---------- DATA PROVIDED ----------

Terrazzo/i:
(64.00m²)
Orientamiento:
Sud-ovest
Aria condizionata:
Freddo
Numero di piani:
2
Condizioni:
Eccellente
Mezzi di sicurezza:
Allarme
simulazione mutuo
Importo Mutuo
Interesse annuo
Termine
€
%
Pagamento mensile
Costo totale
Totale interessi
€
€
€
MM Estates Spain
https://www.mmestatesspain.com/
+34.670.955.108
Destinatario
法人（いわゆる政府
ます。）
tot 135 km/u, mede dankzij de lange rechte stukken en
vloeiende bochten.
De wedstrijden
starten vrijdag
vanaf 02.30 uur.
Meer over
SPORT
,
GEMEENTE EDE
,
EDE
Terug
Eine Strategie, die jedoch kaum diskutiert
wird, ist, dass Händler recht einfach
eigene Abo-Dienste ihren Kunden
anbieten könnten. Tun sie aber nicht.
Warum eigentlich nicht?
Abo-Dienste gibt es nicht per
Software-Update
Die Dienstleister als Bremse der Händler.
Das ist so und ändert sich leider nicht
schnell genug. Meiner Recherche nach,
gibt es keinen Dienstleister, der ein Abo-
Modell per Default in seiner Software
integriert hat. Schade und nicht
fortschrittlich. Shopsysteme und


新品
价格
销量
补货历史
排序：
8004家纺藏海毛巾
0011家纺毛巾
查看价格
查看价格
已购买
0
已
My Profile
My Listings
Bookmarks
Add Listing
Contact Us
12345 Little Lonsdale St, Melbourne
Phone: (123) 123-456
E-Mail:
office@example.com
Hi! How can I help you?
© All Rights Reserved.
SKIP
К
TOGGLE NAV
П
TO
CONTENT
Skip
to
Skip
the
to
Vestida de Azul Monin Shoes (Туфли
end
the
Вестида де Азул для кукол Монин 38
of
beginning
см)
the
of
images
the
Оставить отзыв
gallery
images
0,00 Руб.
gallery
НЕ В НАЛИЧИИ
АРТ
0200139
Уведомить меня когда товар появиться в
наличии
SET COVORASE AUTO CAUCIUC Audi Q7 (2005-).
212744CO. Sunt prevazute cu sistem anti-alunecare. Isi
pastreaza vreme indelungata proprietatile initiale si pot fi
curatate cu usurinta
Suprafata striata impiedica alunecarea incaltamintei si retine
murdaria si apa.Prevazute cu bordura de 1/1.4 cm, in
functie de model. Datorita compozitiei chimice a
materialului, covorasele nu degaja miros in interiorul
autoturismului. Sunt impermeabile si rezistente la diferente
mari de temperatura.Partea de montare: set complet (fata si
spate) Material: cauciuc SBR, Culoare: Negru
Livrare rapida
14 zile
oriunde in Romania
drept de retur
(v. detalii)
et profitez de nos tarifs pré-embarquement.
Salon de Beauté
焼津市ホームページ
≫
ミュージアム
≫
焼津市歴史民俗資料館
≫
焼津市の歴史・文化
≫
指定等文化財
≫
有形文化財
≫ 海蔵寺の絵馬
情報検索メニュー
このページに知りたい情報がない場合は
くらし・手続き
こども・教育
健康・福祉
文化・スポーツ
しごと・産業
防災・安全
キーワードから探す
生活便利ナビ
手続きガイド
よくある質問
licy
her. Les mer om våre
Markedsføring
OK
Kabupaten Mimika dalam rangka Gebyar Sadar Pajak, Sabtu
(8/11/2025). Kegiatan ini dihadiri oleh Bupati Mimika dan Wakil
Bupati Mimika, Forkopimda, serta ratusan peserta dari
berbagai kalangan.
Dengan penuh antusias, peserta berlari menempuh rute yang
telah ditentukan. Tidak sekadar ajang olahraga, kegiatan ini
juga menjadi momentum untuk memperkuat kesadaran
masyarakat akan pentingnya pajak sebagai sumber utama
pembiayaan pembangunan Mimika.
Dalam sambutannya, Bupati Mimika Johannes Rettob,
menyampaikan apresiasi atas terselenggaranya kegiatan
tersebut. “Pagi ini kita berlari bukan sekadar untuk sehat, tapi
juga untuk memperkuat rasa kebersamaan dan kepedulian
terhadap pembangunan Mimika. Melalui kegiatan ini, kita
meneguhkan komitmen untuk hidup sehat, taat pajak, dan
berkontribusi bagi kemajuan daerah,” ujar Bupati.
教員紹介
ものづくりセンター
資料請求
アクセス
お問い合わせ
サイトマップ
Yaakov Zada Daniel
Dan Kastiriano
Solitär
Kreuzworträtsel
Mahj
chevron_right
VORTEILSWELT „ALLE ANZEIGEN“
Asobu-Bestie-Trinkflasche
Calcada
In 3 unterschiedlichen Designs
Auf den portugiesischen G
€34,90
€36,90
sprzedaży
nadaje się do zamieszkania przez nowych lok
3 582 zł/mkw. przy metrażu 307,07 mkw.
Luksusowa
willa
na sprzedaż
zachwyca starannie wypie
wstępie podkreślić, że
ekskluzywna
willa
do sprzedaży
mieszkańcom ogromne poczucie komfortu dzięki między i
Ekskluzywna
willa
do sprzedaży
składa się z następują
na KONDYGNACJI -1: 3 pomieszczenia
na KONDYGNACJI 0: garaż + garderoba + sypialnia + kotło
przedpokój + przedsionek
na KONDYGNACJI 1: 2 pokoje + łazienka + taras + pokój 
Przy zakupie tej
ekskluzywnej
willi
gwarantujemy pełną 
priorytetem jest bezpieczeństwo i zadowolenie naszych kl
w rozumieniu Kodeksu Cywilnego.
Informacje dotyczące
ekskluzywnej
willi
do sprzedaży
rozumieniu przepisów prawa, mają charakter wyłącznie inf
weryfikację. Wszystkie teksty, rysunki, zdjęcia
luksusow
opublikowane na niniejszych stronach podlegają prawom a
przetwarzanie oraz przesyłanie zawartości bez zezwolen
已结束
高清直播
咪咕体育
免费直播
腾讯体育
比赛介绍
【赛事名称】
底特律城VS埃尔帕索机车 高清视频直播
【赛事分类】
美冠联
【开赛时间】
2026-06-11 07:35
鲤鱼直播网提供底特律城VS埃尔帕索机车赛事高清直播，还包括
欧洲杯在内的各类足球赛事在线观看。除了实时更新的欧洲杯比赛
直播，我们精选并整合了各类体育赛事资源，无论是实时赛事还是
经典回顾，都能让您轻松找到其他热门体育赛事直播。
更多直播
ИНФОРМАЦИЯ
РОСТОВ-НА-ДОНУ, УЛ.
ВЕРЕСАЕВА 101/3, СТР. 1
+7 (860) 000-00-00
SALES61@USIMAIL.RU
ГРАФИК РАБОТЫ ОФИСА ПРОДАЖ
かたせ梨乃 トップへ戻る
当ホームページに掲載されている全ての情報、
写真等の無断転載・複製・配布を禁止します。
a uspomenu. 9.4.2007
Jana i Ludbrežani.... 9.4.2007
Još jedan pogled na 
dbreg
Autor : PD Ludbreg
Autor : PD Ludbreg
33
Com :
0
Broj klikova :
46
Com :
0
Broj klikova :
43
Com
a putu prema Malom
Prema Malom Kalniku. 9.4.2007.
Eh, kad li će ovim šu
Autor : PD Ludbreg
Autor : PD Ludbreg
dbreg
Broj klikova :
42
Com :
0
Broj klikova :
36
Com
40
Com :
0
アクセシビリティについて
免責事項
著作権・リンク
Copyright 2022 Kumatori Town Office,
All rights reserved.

----------

**PROBLEM STATEMENT**
Write every entry out again, exactly as it stands.

**RESPONSE TO THE TASK**
Terrazzo/i:
(64.00m²)
Orientamiento:
Sud-ovest
Aria condizionata:
Freddo
Numero di piani:
2
Condizioni:
Eccellente
Mezzi di sicurezza:
Allarme
simulazione mutuo
Importo Mutuo
Interesse annuo
Termine
€
%
Pagamento mensile
Costo totale
Totale interessi
€
€
€
MM Estates Spain
https://www.mmestatesspain.com/
+34.670.955.108
Destinatario
法人（いわゆる政府
ます。）
tot 135 km/u, mede dankzij de lange rechte stukken en
vloeiende bochten.
De wedstrijden
starten vrijdag
vanaf 02.30 uur.
Meer over
SPORT
,
GEMEENTE EDE
,
EDE
Terug
Eine Strategie, die jedoch kaum diskutiert
wird, ist, dass Händler recht einfach
eigene Abo-Dienste ihren Kunden
anbieten könnten. Tun sie aber nicht.
Warum eigentlich nicht?
Abo-Dienste gibt es nicht per
Software-Update
Die Dienstleister als Bremse der Händler.
Das ist so und ändert sich leider nicht
schnell genug. Meiner Recherche nach,
gibt es keinen Dienstleister, der ein Abo-
Modell per Default in seiner Software
integriert hat. Schade und nicht
fortschrittlich. Shopsysteme und


新品
价格
销量
补货历史
排序：
8004家纺藏海毛巾
0011家纺毛巾
查看价格
查看价格
已购买
0
已
My Profile
My Listings
Bookmarks
Add Listing
Contact Us
12345 Little Lonsdale St, Melbourne
Phone: (123) 123-456
E-Mail:
office@example.com
Hi! How can I help you?
© All Rights Reserved.
SKIP
К
TOGGLE NAV
П
TO
CONTENT
Skip
to
Skip
the
to
Vestida de Azul Monin Shoes (Туфли
end
the
Вестида де Азул для кукол Монин 38
of
beginning
см)
the
of
images
the
Оставить отзыв
gallery
images
0,00 Руб.
gallery
НЕ В НАЛИЧИИ
АРТ
0200139
Уведомить меня когда товар появиться в
наличии
SET COVORASE AUTO CAUCIUC Audi Q7 (2005-).
212744CO. Sunt prevazute cu sistem anti-alunecare. Isi
pastreaza vreme indelungata proprietatile initiale si pot fi
curatate cu usurinta
Suprafata striata impiedica alunecarea incaltamintei si retine
murdaria si apa.Prevazute cu bordura de 1/1.4 cm, in
functie de model. Datorita compozitiei chimice a
materialului, covorasele nu degaja miros in interiorul
autoturismului. Sunt impermeabile si rezistente la diferente
mari de temperatura.Partea de montare: set complet (fata si
spate) Material: cauciuc SBR, Culoare: Negru
Livrare rapida
14 zile
oriunde in Romania
drept de retur
(v. detalii)
et profitez de nos tarifs pré-embarquement.
Salon de Beauté
焼津市ホームページ
≫
ミュージアム
≫
焼津市歴史民俗資料館
≫
焼津市の歴史・文化
≫
指定等文化財
≫
有形文化財
≫ 海蔵寺の絵馬
情報検索メニュー
このページに知りたい情報がない場合は
くらし・手続き
こども・教育
健康・福祉
文化・スポーツ
しごと・産業
防災・安全
キーワードから探す
生活便利ナビ
手続きガイド
よくある質問
licy
her. Les mer om våre
Markedsføring
OK
Kabupaten Mimika dalam rangka Gebyar Sadar Pajak, Sabtu
(8/11/2025). Kegiatan ini dihadiri oleh Bupati Mimika dan Wakil
Bupati Mimika, Forkopimda, serta ratusan peserta dari
berbagai kalangan.
Dengan penuh antusias, peserta berlari menempuh rute yang
telah ditentukan. Tidak sekadar ajang olahraga, kegiatan ini
juga menjadi momentum untuk memperkuat kesadaran
masyarakat akan pentingnya pajak sebagai sumber utama
pembiayaan pembangunan Mimika.
Dalam sambutannya, Bupati Mimika Johannes Rettob,
menyampaikan apresiasi atas terselenggaranya kegiatan
tersebut. “Pagi ini kita berlari bukan sekadar untuk sehat, tapi
juga untuk memperkuat rasa kebersamaan dan kepedulian
terhadap pembangunan Mimika. Melalui kegiatan ini, kita
meneguhkan komitmen untuk hidup sehat, taat pajak, dan
berkontribusi bagi kemajuan daerah,” ujar Bupati.
教員紹介
ものづくりセンター
資料請求
アクセス
お問い合わせ
サイトマップ
Yaakov Zada Daniel
Dan Kastiriano
Solitär
Kreuzworträtsel
Mahj
chevron_right
VORTEILSWELT „ALLE ANZEIGEN“
Asobu-Bestie-Trinkflasche
Calcada
In 3 unterschiedlichen Designs
Auf den portugiesischen G
€34,90
€36,90
sprzedaży
nadaje się do zamieszkania przez nowych lok
3 582 zł/mkw. przy metrażu 307,07 mkw.
Luksusowa
willa
na sprzedaż
zachwyca starannie wypie
wstępie podkreślić, że
ekskluzywna
willa
do sprzedaży
mieszkańcom ogromne poczucie komfortu dzięki między i
Ekskluzywna
willa
do sprzedaży
składa się z następują
na KONDYGNACJI -1: 3 pomieszczenia
na KONDYGNACJI 0: garaż + garderoba + sypialnia + kotło
przedpokój + przedsionek
na KONDYGNACJI 1: 2 pokoje + łazienka + taras + pokój 
Przy zakupie tej
ekskluzywnej
willi
gwarantujemy pełną 
priorytetem jest bezpieczeństwo i zadowolenie naszych kl
w rozumieniu Kodeksu Cywilnego.
Informacje dotyczące
ekskluzywnej
willi
do sprzedaży
rozumieniu przepisów prawa, mają charakter wyłącznie inf
weryfikację. Wszystkie teksty, rysunki, zdjęcia
luksusow
opublikowane na niniejszych stronach podlegają prawom a
przetwarzanie oraz przesyłanie zawartości bez zezwolen
已结束
高清直播
咪咕体育
免费直播
腾讯体育
比赛介绍
【赛事名称】
底特律城VS埃尔帕索机车 高清视频直播
【赛事分类】
美冠联
【开赛时间】
2026-06-11 07:35
鲤鱼直播网提供底特律城VS埃尔帕索机车赛事高清直播，还包括
欧洲杯在内的各类足球赛事在线观看。除了实时更新的欧洲杯比赛
直播，我们精选并整合了各类体育赛事资源，无论是实时赛事还是
经典回顾，都能让您轻松找到其他热门体育赛事直播。
更多直播
ИНФОРМАЦИЯ
РОСТОВ-НА-ДОНУ, УЛ.
ВЕРЕСАЕВА 101/3, СТР. 1
+7 (860) 000-00-00
SALES61@USIMAIL.RU
ГРАФИК РАБОТЫ ОФИСА ПРОДАЖ
かたせ梨乃 トップへ戻る
当ホームページに掲載されている全ての情報、
写真等の無断転載・複製・配布を禁止します。
a uspomenu. 9.4.2007
Jana i Ludbrežani.... 9.4.2007
Još jedan pogled na 
dbreg
Autor : PD Ludbreg
Autor : PD Ludbreg
33
Com :
0
Broj klikova :
46
Com :
0
Broj klikova :
43
Com
a putu prema Malom
Prema Malom Kalniku. 9.4.2007.
Eh, kad li će ovim šu
Autor : PD Ludbreg
Autor : PD Ludbreg
dbreg
Broj klikova :
42
Com :
0
Broj klikova :
36
Com
40
Com :
0
アクセシビリティについて
免責事項
著作権・リンク
Copyright 2022 Kumatori Town Office,
All rights reserved.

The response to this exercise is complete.